When you reach the line containing "left hip: (845, 515)" in the entries below, begin reproducing lines exactly, and stop once the line containing "left wrist: (734, 508)" is done.

*DATASET CONTENT*:
★ ★ ★
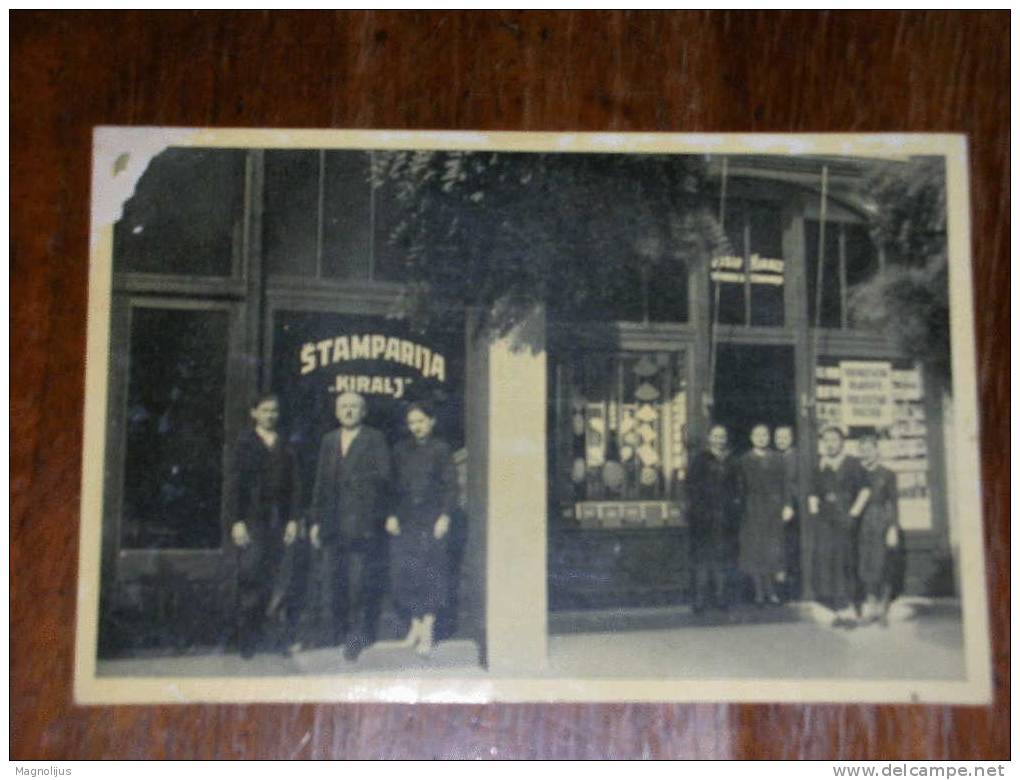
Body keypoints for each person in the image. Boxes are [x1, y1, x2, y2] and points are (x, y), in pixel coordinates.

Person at [306, 392, 391, 661]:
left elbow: (384, 478)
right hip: (333, 524)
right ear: (336, 412)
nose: (349, 411)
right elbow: (320, 483)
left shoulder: (374, 439)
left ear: (363, 412)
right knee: (335, 580)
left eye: (354, 407)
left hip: (361, 525)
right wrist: (316, 521)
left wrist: (369, 509)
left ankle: (357, 636)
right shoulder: (329, 441)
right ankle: (335, 633)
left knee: (359, 583)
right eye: (344, 407)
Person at [227, 393, 301, 658]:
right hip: (253, 520)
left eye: (274, 411)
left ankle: (277, 640)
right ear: (254, 413)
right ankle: (247, 640)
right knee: (251, 576)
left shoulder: (285, 444)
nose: (270, 415)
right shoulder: (244, 443)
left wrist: (293, 519)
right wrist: (237, 521)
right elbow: (235, 486)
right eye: (265, 411)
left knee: (280, 579)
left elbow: (294, 486)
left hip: (279, 520)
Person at [385, 402, 459, 656]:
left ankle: (428, 630)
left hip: (431, 521)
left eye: (421, 421)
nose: (416, 427)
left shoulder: (441, 449)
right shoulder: (400, 450)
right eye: (412, 422)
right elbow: (392, 486)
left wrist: (445, 516)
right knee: (406, 574)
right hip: (406, 521)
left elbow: (451, 486)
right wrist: (391, 514)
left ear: (432, 421)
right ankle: (414, 627)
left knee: (430, 573)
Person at [807, 426, 871, 628]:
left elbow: (865, 490)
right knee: (827, 559)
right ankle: (832, 605)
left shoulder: (852, 464)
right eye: (826, 440)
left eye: (834, 439)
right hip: (825, 519)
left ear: (842, 441)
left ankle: (849, 605)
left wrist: (854, 513)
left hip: (845, 515)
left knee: (846, 559)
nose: (830, 443)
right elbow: (812, 492)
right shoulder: (820, 465)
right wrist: (815, 511)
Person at [686, 424, 742, 612]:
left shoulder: (732, 461)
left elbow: (738, 488)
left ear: (726, 439)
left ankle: (721, 598)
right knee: (702, 558)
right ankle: (700, 600)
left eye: (722, 436)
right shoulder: (699, 460)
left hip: (724, 516)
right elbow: (691, 487)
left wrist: (734, 508)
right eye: (716, 436)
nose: (719, 440)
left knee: (722, 558)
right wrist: (697, 510)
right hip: (703, 516)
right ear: (710, 438)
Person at [737, 424, 794, 606]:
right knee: (755, 550)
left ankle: (773, 592)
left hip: (773, 509)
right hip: (753, 508)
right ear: (752, 438)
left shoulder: (777, 458)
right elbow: (740, 487)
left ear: (769, 438)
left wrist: (787, 505)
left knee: (773, 550)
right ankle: (759, 593)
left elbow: (785, 484)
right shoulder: (745, 459)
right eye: (757, 435)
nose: (761, 438)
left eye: (764, 435)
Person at [856, 433, 900, 626]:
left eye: (870, 449)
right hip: (862, 523)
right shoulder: (857, 473)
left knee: (883, 565)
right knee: (866, 564)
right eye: (862, 450)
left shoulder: (887, 474)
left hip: (881, 521)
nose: (866, 453)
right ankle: (870, 606)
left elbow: (894, 503)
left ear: (877, 450)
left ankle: (883, 609)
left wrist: (893, 528)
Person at [774, 424, 801, 601]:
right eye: (778, 438)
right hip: (774, 508)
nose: (781, 441)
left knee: (790, 548)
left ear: (792, 438)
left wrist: (790, 505)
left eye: (785, 437)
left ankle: (791, 591)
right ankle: (779, 589)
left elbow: (793, 484)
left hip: (792, 509)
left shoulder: (796, 457)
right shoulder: (774, 457)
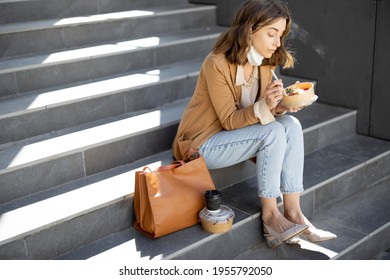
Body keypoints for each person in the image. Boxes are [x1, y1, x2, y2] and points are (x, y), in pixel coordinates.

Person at [172, 0, 336, 248]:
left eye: (280, 35)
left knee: (290, 124)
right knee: (272, 131)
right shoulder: (216, 64)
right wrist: (268, 106)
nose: (277, 43)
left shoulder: (265, 62)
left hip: (237, 139)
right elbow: (229, 120)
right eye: (271, 34)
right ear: (250, 29)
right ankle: (271, 216)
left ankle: (294, 213)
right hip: (202, 144)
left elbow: (262, 112)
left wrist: (281, 106)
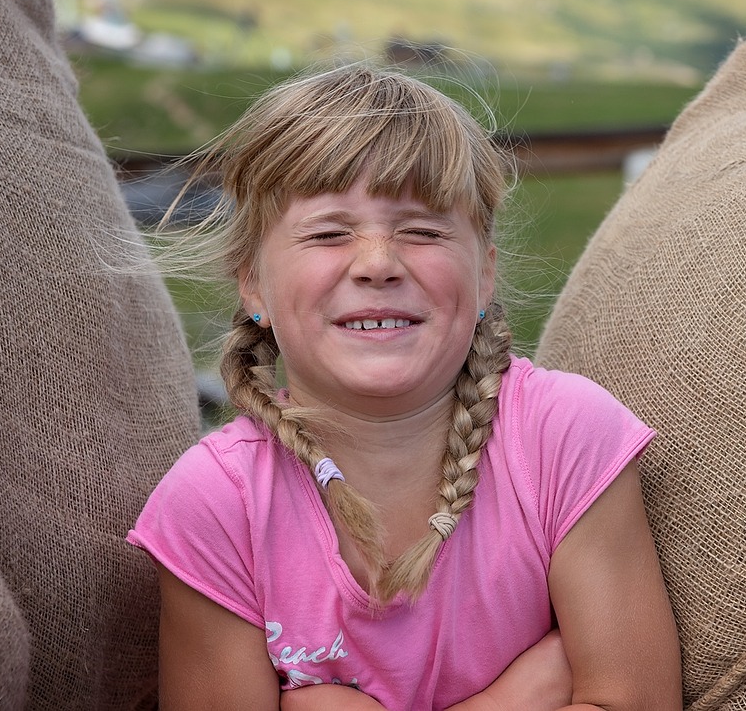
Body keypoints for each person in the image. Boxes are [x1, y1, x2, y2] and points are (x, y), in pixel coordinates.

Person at [127, 63, 682, 710]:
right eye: (330, 233)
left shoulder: (565, 435)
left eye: (421, 230)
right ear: (253, 283)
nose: (378, 264)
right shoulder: (217, 503)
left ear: (483, 276)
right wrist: (526, 694)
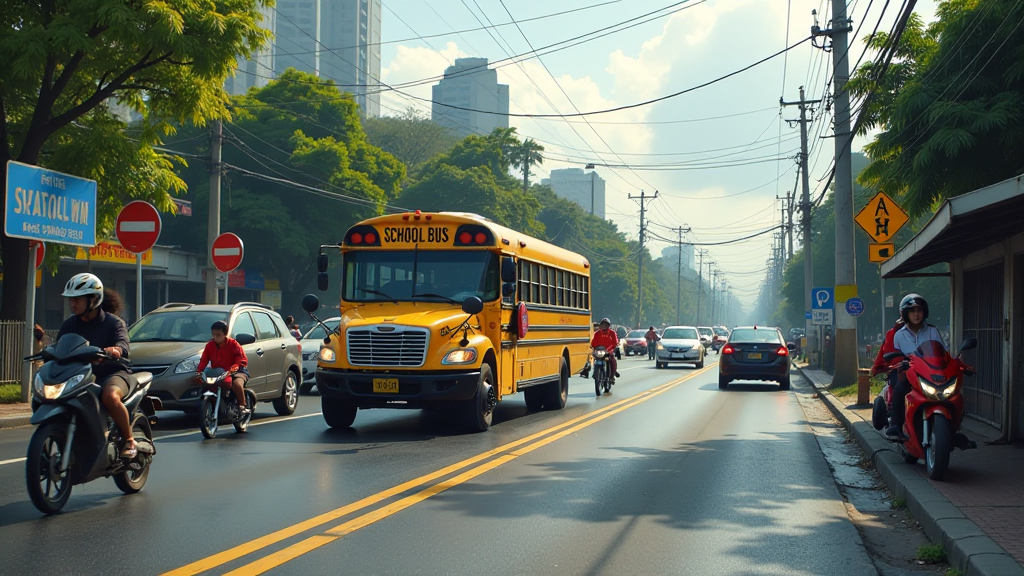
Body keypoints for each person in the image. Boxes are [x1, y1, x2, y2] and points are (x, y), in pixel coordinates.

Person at [56, 274, 136, 457]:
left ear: (94, 299)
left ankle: (130, 440)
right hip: (81, 375)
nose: (73, 304)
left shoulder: (113, 322)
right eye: (71, 300)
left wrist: (116, 350)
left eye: (77, 299)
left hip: (112, 373)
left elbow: (123, 344)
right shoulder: (69, 324)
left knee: (109, 396)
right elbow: (59, 346)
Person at [885, 293, 948, 439]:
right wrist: (900, 363)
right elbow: (893, 357)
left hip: (931, 373)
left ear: (924, 312)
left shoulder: (932, 331)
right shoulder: (899, 335)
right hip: (909, 373)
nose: (916, 314)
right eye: (912, 311)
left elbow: (942, 351)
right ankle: (895, 425)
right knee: (900, 389)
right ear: (905, 314)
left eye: (919, 310)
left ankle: (954, 428)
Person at [196, 320, 250, 415]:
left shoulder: (233, 344)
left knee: (236, 384)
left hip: (237, 371)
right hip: (219, 373)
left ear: (225, 333)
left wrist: (235, 367)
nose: (215, 337)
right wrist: (199, 371)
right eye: (213, 335)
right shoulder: (209, 345)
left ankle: (242, 406)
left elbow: (241, 358)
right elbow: (204, 360)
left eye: (218, 335)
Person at [590, 318, 621, 384]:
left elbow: (615, 342)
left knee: (612, 360)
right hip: (599, 351)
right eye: (603, 324)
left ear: (608, 325)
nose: (604, 326)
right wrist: (594, 347)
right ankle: (595, 374)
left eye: (605, 324)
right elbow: (593, 343)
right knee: (595, 360)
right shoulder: (597, 333)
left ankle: (612, 375)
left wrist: (610, 348)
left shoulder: (612, 333)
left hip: (608, 351)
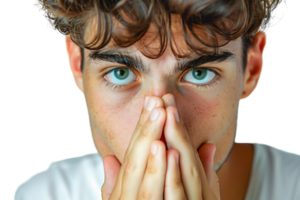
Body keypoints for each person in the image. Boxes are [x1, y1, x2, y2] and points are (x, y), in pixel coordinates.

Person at [13, 0, 298, 200]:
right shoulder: (41, 195)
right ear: (77, 64)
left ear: (251, 67)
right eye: (120, 73)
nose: (160, 130)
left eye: (200, 73)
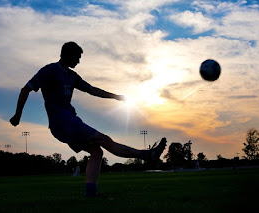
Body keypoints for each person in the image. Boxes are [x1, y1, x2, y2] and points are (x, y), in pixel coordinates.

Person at [10, 41, 167, 197]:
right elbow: (26, 89)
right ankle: (147, 156)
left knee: (97, 152)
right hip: (64, 122)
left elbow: (92, 90)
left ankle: (91, 193)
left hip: (67, 124)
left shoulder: (72, 76)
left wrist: (116, 97)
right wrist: (18, 115)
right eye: (77, 57)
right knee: (104, 139)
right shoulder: (49, 70)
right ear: (68, 55)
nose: (78, 61)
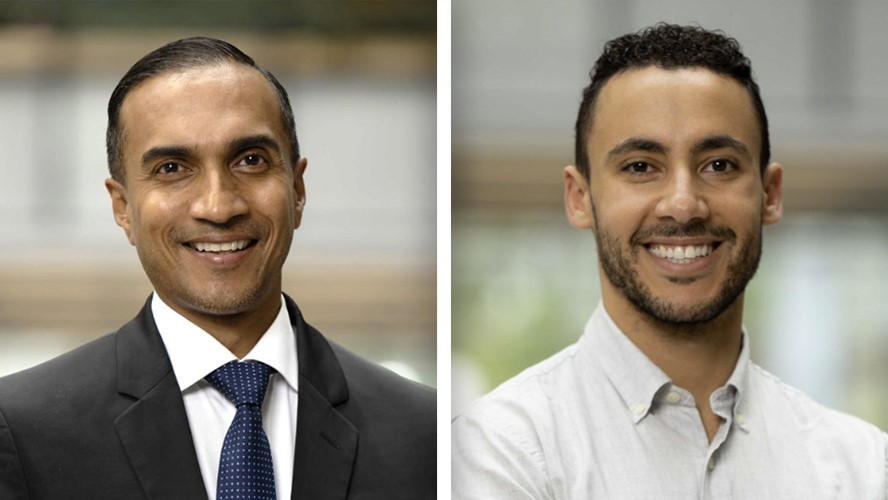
★ ★ ★
*RESPONSE*:
left hip: (845, 515)
left knee: (846, 559)
nose: (830, 443)
right elbow: (812, 492)
right shoulder: (820, 465)
right wrist: (815, 511)
Person at [686, 424, 742, 612]:
left shoulder: (732, 461)
left elbow: (738, 488)
left ear: (726, 439)
left ankle: (721, 598)
right knee: (702, 558)
right ankle: (700, 600)
left eye: (722, 436)
right shoulder: (699, 460)
left hip: (724, 516)
right elbow: (691, 487)
left wrist: (734, 508)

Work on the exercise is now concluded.